Anyone suspected of disloyalty is sent to a filtration camp. There, beatings and torture are reportedly common. Those who survive are often forcibly relocated to remote parts of Russia.

Aliana Luniova, Advocacy Director for ZMINA Human Rights Center, said, "The tactic of the Russian empire and Soviet Union is to change the population. So they are trying to replace the population with those who come from the far east of Russia. They try to replace bureaucrats for Russian bureaucrats. So this is the tactic of the Russian politicians."

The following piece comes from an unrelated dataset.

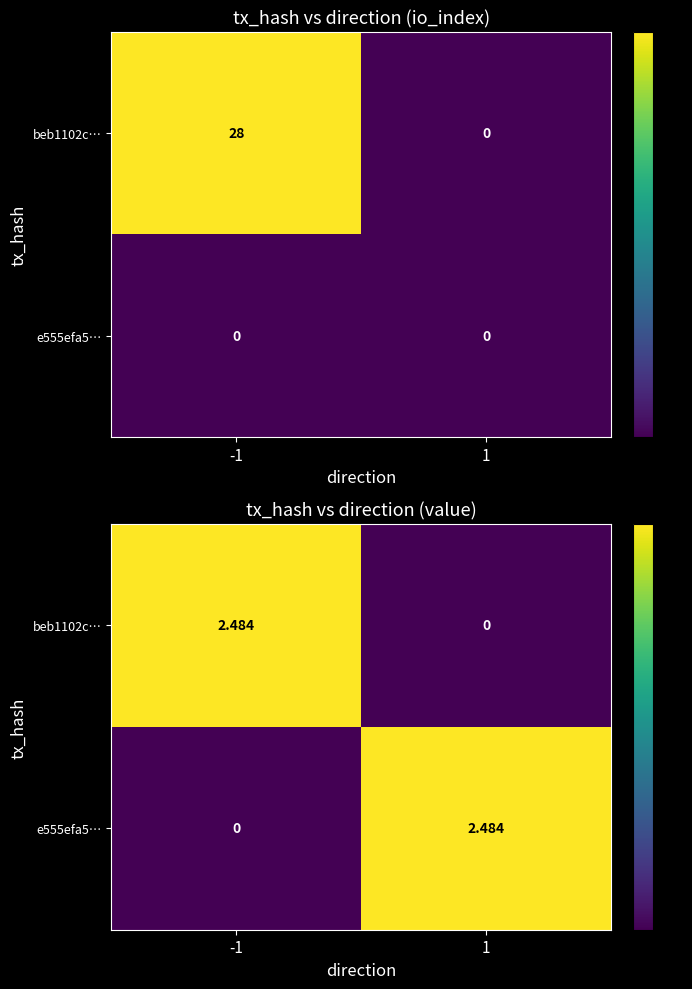

What is the sum of the beb1102c… values at -1 and 1?

2.5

So far, it's estimated nearly 1.5 million Ukrainians have been sent to Russia. According to survivors, many who refuse end up in unmarked graves.
 
The full extent of the atrocities committed against Ukrainians has yet to be revealed, but even six months after the beginning of this war there are still people that are living their lives in bomb shelters all across this country. And it's not the sound of explosions outside that scares them. What scares them is that they will be forgotten by people like you and me.

"We want the world to know what is really happening and what the Russian occupation has led to. Bucha, Mariupol, now, unfortunately, Izium. Russia leaves death everywhere. And must be responsible for it. The world must hold Russia to real responsibility for this war," said Ukraine's president Volodymyr Zelenskyy.